Task description | Report every line of the data that includes "Aigues".
-=-=-=-=-
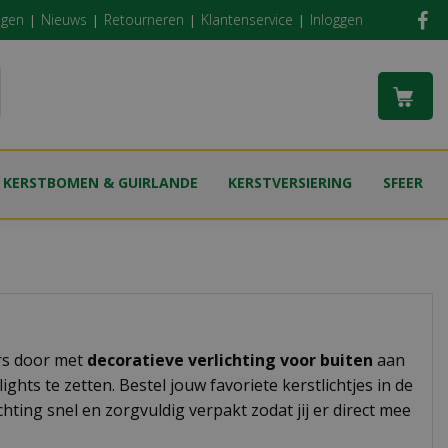
ngen
Nieuws
Retourneren
Klantenservice
Inloggen
KERSTBOMEN & GUIRLANDE
KERSTVERSIERING
SFEER
ers door met
decoratieve verlichting voor buiten
aan
ghts te zetten. Bestel jouw favoriete kerstlichtjes in de
ting snel en zorgvuldig verpakt zodat jij er direct mee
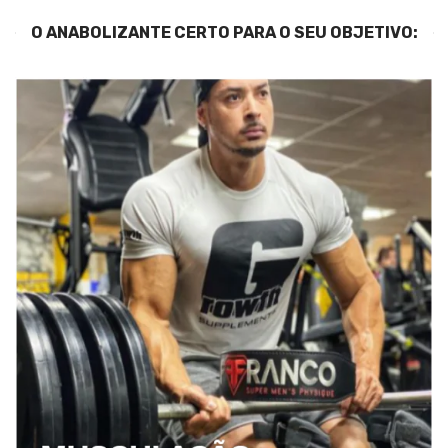
O ANABOLIZANTE CERTO PARA O SEU OBJETIVO:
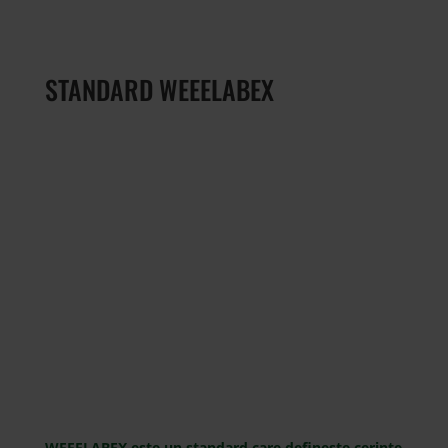
STANDARD WEEELABEX
WEEELABEX este un standard care definește cerințe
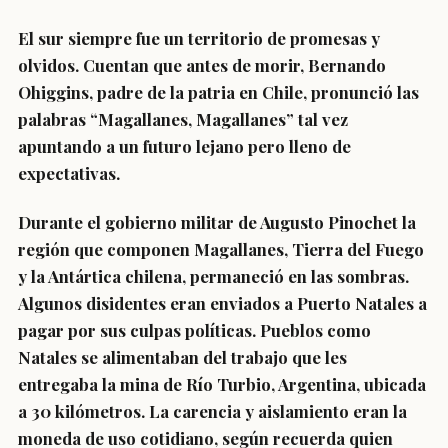
El sur siempre fue un territorio de promesas y
olvidos. Cuentan que antes de morir, Bernando
Ohiggins, padre de la patria en Chile, pronunció las
palabras “Magallanes, Magallanes” tal vez
apuntando a un futuro lejano pero lleno de
expectativas.
Durante el gobierno militar de Augusto Pinochet la
región que componen Magallanes, Tierra del Fuego
y la Antártica chilena, permaneció en las sombras.
Algunos disidentes eran enviados a Puerto Natales a
pagar por sus culpas políticas. Pueblos como
Natales se alimentaban del trabajo que les
entregaba la mina de Río Turbio, Argentina, ubicada
a 30 kilómetros. La carencia y aislamiento eran la
moneda de uso cotidiano, según recuerda quien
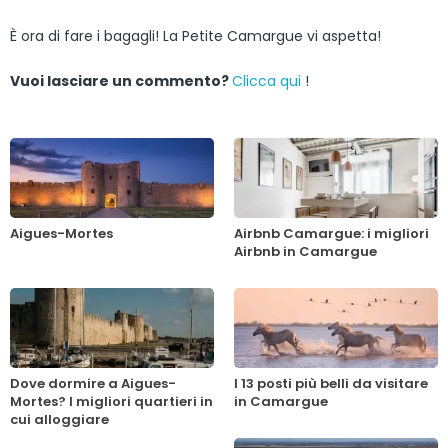
È ora di fare i bagagli! La Petite Camargue vi aspetta!
Vuoi lasciare un commento?
Clicca qui
!
Aigues-Mortes
Airbnb Camargue: i migliori
Airbnb in Camargue
Dove dormire a Aigues-
I 13 posti più belli da visitare
Mortes? I migliori quartieri in
in Camargue
cui alloggiare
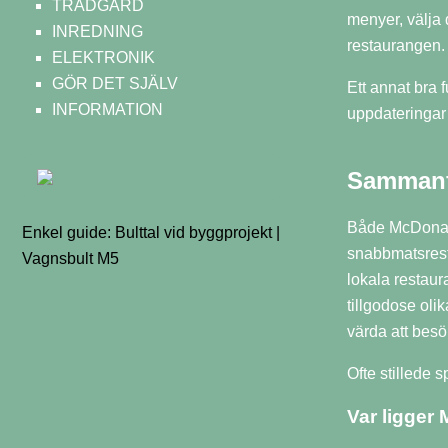
TRÄDGÅRD
menyer, välja 
INREDNING
restaurangen.
ELEKTRONIK
GÖR DET SJÄLV
Ett annat bra 
INFORMATION
uppdateringar 
Sammanf
Både McDonald
Enkel guide: Bulttal vid byggprojekt |
snabbmatsrest
Vagnsbult M5
lokala restaur
tillgodose oli
värda att bes
Ofte stillede 
Var ligger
-=-=-=-=-
Your solution |
Aigues-Mortes
Dove dormire a Aigues-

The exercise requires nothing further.